We swear never to separate ourselves from the National Assembly, and to reassemble wherever circumstances require, until the constitution of the realm is drawn up and fixed upon solid foundations.

Not long after the Tennis Court Oath, they stormed the Bastille prison, for though it held few prisoners and was about to close, the Bastille symbolized the royal oppression, and thus, it fell. The guardian of the Bastille was Bernard-René de Launay, who was actually born in the Bastille prison, as his father was the previous guardian. De Launay felt the brunt of the National Assembly’s force, and was battered to death by a raging mob.

Four years and two months after the revolution began, the era which would be known as “The Reign of Terror” (1793 – 1794) began. Led by Napoleon Bonaparte, monarchs (including King Louis XVI) were guillotined left; right and centre, and an estimated 30,000 people were killed all across France. The first victim of the guillotine was the unpopular and tragic queen, Marie Antoinette. Ironically, when Marie Antoinette first reached France, she was but 14, and adored by the people.


Things went downhill around 1782 – 1785; Antoinette had already given birth to a daughter and a son, and with a family enlargement in mind, she bought the Château de Saint-Cloud independently from the husband, King Louis XVI. At that time, the public was developing a highly frivolous image of the Queen, and the purchase of the Château de Saint-Cloud certainly did not help. The public was quickly seeing Marie Antoinette as an empty-headed, spendthrift foreign queen.

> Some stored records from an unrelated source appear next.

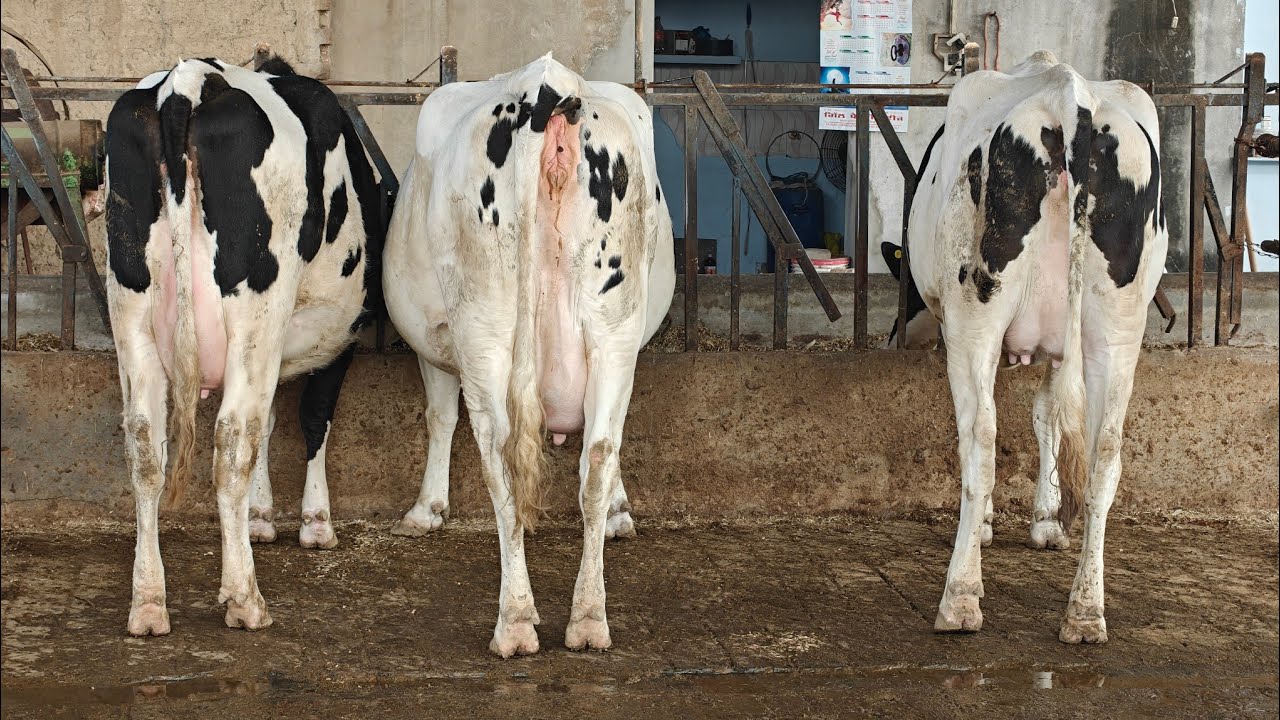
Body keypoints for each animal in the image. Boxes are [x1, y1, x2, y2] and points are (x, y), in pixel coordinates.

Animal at [104, 56, 384, 635]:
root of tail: (188, 82)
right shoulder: (338, 339)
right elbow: (312, 420)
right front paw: (316, 523)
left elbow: (273, 423)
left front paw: (260, 517)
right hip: (256, 316)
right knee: (233, 441)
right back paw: (244, 599)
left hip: (131, 309)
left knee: (144, 448)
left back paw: (149, 603)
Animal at [383, 54, 675, 656]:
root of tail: (548, 90)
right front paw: (621, 512)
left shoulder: (436, 343)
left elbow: (439, 416)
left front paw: (426, 509)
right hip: (612, 328)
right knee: (597, 455)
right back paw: (587, 618)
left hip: (484, 328)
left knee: (500, 459)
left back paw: (514, 620)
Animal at [885, 51, 1167, 643]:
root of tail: (1070, 94)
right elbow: (1048, 415)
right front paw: (1048, 519)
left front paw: (993, 524)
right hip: (1118, 326)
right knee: (1106, 451)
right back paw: (1085, 611)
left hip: (976, 312)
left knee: (981, 438)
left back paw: (960, 598)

Liberty, Equality, Fraternity

In 1799, while stranded in Egypt, Napoleon heard news of the British’s temporary departure from the French ports and set sail for France. Upon returning, he set about to seize power. On the 9th of November 1799, he overthrew the French Directory (the body of five which had been holding the power in France) and replaced it with his own French Consulate, which consisted of three consuls. Of course, he declared himself the First Consul, but eventually, it lead to just one single consul, then finally, Emperorship.

However, Napoleon was not always in France, as he was busy conquering other countries and whatnot. But in 1812, his luck began to change as he was defeated in Russia. From then on, it all went downhill, and he lost his last battle, the Battle of Waterloo in 1815.

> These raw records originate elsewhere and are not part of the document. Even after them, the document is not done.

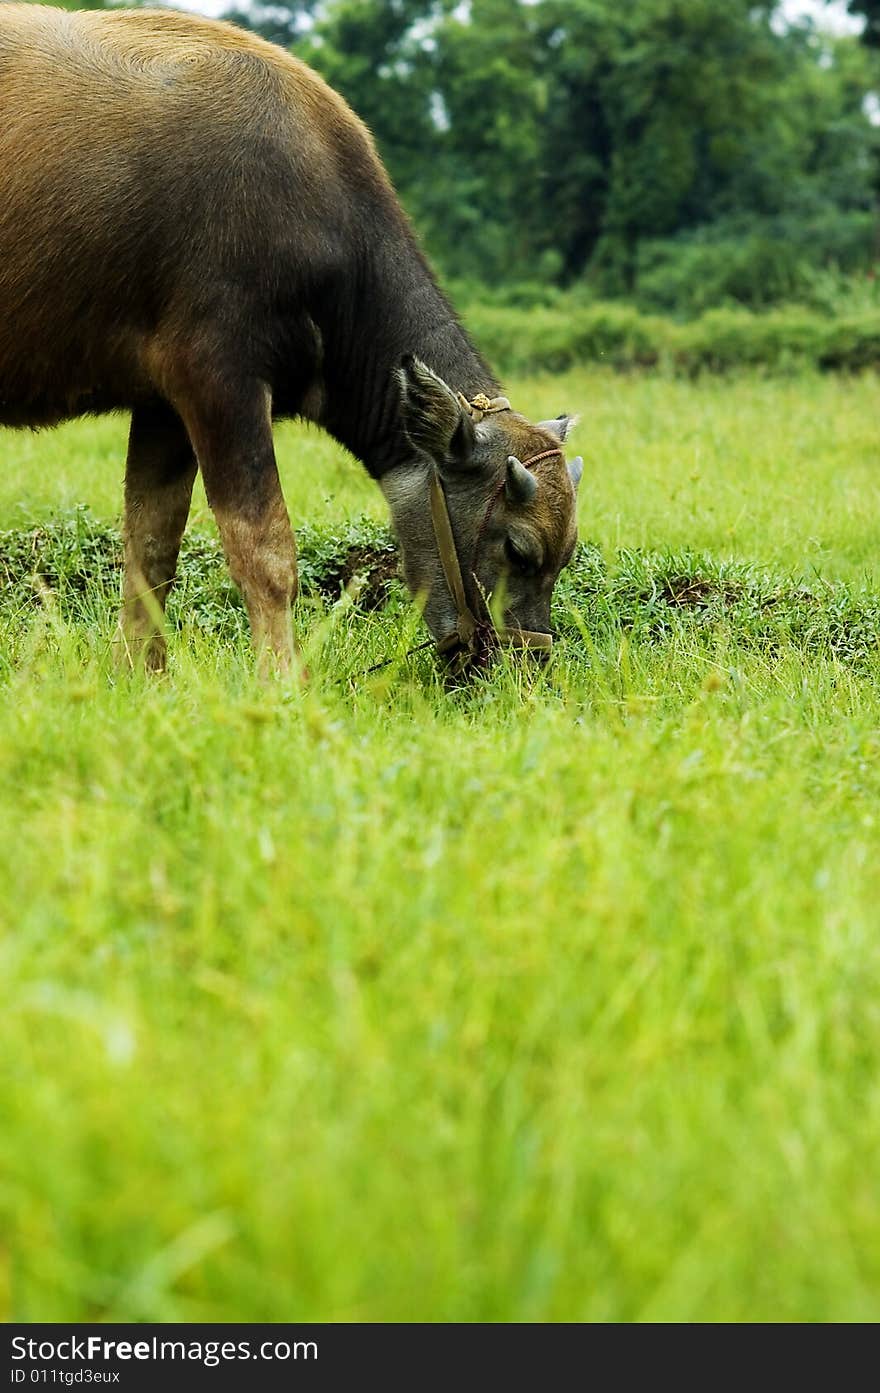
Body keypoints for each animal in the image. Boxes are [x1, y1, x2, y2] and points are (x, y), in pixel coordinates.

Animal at [1, 2, 584, 671]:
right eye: (518, 549)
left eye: (564, 558)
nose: (527, 663)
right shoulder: (219, 379)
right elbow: (265, 548)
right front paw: (281, 678)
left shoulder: (162, 405)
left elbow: (150, 548)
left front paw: (139, 674)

Napoleon died in 1821, it is generally thought that he died from stomach cancer, though some people say he was murdered by arsenic.

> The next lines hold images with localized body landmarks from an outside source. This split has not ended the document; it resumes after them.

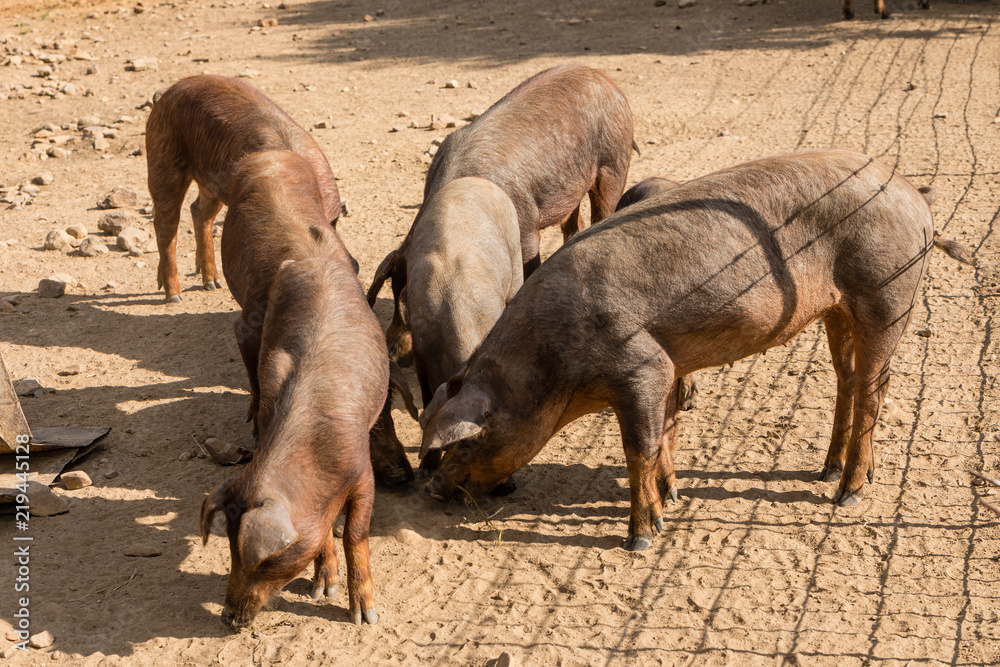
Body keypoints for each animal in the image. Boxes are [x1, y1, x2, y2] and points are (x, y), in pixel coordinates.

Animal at [146, 75, 342, 302]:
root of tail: (165, 93)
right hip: (163, 159)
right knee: (165, 223)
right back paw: (174, 296)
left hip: (212, 181)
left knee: (199, 211)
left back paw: (212, 284)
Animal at [202, 150, 389, 627]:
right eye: (229, 550)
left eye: (265, 561)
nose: (228, 617)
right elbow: (325, 534)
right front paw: (323, 587)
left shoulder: (361, 470)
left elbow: (355, 532)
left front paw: (364, 616)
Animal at [367, 64, 635, 366]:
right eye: (392, 288)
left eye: (412, 309)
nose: (391, 355)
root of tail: (605, 79)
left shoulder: (526, 226)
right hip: (571, 184)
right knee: (572, 223)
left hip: (614, 160)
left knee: (603, 208)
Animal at [420, 149, 974, 552]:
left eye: (464, 444)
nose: (431, 488)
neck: (551, 364)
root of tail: (914, 195)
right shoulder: (666, 364)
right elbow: (666, 430)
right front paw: (673, 495)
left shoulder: (638, 367)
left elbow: (639, 448)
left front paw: (641, 539)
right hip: (837, 307)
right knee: (848, 378)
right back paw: (828, 471)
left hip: (888, 290)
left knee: (876, 385)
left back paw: (848, 495)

The French Revolution was a critical period in history, not only for France, but also for Britain, whose English radicals and numerous liberals wholly supported the revolution. Their motto was “Liberty, Equality, and Fraternity.”

The French Revolution’s influence stretches to the 21st century, mostly thanks to Victor Hugo’s novel, later turned into a musical, Les Misérables (also known as Les Mis or Les Miz). On October 8, 2006 the show celebrated its 21st anniversary, and it’s achievement as the longest running West End musical. Interestingly, it’s not written by Andrew Lloyd Weber, who wrote a significant amount of the modern musicals showing today, but in the original French version, the music is by Claude-Michel Schönberg and the lyrics are by Alain Boublil and Jean-Marc

Les Mis the book and the play has been translated into various languages, from Polish to Japanese to the obvious English. A recent revival of Les Misérables in pop culture is Britain’s Got Talent’s Susan Boyle’s version of “I Dreamed a Dream” from Les Misérables.

The French Revolution started in 1789 and ended in 1799. In those ten years, France entered a zone of turmoil, grief, and violence. But it was also a time of renewal, a much needed change of government and overall change for the better.